**What to do**
a) Why does the Nigerian forex roundtable report say the pace of accretion to the external reserves is expected to slow? Answer in one to three sentences.
b) According to the Nigerian forex roundtable report, how much of the Central Bank of Nigeria's $2.45bl went to the spot market?

**Source passage**

◆ ◆ ◆ ◆

Thursday, March 30, 2017 5.00pm/Proshare WebTV
Stakeholders in the Nigerian financial markets and economic space, today examined Nigeria’s foreign exchange market as it affects the economy. This was courtesy the 6th Detail Business series a roundtable organized by leading Nigerian commercial solicitors Detail Nigeria.
Giving the keynote presentation at the event, notable Nigerian financial analyst and CEO Financial Derivatives Mr Bismark Rewane said in the last 2 months the Central Bank of Nigeria had disbursed about $2.45bl to the foreign exchange market.
Out of the $2.45bl Mr Rewane noted that $735ml went to the spot market, while the forwards got $1.715bl from the CBN intervention. Rewane observed that the interventions are already having an impact on the external reserves.
Assessing the economic indicators affected by the forex, Mr Rewane stressed that so far they had been lower FDIs and FPIs in terms of capital flows, a low PMI of 44.6 for January, 2016 , decline in Corporate earnings, high inflation regime which eased to 17.78 in February, 2016 , contraction in GDP (-1.3% in Q4,2016, FY’16 -1.5%) and slowdown in pace of accretion expected as forwards contracts mature for the External reserves.

◆ ◆ ◆ ◆

**Listed entries**

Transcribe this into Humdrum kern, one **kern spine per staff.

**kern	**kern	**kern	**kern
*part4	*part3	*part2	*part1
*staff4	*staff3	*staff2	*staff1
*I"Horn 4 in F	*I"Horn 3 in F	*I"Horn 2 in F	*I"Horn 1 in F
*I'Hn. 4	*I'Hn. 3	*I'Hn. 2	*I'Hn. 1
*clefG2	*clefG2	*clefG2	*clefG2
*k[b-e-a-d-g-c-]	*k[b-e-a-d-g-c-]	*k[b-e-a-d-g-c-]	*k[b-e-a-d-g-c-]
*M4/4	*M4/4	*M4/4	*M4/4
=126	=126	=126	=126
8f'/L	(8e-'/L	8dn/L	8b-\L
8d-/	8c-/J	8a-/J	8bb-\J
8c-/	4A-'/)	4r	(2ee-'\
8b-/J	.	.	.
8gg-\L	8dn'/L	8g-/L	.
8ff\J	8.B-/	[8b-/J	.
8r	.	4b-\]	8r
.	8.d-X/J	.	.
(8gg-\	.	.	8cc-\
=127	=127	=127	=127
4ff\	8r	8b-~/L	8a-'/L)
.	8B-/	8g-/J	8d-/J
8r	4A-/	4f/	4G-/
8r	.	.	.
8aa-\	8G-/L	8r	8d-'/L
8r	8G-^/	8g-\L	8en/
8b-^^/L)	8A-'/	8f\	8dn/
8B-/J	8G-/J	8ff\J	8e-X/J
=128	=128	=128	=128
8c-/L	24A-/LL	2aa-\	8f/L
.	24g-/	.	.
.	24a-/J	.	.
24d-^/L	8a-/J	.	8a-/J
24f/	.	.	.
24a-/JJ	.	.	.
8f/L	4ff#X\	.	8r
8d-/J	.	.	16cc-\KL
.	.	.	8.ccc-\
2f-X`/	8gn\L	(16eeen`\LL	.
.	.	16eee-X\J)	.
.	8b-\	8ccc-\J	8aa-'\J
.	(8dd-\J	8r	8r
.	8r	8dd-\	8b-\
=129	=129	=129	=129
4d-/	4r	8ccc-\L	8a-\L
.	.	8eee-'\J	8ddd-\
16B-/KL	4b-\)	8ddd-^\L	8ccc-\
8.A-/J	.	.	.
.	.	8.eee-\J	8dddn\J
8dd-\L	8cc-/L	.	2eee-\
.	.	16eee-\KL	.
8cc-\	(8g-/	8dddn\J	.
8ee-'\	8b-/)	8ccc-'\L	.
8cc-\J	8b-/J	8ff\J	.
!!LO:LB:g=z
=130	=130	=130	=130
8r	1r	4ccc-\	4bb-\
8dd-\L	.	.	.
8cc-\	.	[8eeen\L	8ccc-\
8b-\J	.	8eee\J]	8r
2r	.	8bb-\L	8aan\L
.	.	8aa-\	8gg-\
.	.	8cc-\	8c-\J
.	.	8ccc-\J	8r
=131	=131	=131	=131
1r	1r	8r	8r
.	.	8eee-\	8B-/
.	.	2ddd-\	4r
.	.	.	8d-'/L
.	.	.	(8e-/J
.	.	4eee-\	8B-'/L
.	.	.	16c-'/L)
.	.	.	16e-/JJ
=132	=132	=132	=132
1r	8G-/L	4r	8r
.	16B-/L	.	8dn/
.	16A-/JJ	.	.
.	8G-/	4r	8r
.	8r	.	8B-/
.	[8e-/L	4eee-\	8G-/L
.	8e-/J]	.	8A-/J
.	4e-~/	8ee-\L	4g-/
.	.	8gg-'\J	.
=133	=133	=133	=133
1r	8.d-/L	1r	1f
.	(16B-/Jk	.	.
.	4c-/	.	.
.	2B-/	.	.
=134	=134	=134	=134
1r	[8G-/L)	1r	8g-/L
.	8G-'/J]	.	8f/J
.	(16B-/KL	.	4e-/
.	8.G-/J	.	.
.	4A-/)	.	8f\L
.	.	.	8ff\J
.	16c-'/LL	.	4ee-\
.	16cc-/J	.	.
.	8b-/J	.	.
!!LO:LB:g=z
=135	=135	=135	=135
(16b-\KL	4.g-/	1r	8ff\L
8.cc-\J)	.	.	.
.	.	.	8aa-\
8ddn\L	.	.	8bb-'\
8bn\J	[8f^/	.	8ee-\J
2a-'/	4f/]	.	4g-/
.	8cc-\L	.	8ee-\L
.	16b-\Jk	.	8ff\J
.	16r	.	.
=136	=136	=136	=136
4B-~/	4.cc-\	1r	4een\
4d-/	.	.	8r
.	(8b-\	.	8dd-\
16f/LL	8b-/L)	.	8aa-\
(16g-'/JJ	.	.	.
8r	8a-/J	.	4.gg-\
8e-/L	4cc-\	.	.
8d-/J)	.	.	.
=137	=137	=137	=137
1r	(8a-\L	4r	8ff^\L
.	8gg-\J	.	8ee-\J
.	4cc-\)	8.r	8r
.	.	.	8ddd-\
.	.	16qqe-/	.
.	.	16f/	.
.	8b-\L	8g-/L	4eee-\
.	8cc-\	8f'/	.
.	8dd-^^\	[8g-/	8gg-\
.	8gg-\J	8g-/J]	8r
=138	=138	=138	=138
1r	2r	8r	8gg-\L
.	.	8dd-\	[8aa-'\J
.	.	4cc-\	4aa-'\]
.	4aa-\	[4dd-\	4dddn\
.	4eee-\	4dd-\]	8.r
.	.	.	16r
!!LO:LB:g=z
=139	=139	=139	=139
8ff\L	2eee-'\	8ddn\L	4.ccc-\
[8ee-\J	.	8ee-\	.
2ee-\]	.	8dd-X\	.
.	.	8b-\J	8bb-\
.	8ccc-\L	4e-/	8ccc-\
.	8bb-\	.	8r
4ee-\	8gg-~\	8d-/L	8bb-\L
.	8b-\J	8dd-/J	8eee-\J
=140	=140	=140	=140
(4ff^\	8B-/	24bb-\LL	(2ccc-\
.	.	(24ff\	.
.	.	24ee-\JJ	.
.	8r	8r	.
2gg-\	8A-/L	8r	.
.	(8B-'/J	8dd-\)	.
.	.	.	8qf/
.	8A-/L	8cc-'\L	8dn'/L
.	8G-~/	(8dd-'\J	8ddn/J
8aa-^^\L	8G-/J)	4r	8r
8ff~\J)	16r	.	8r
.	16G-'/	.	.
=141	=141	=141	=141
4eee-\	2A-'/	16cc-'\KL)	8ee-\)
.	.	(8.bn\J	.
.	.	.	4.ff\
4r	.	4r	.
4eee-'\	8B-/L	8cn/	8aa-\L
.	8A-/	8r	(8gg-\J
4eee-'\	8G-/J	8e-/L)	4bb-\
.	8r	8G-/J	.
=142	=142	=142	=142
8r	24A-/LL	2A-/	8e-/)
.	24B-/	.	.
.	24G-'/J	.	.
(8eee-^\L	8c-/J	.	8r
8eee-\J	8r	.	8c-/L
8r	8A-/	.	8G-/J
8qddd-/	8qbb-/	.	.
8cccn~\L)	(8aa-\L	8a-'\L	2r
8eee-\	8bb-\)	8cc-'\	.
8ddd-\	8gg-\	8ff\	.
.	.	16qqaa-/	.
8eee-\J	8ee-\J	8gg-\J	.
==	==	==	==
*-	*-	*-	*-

◆ ◆ ◆ ◆

**Solutions to the exercise**
a) The pace is expected to slow as the forward contracts mature. The forwards received $1.715bl of the Central Bank of Nigeria's intervention.

b) $735ml went to the spot market.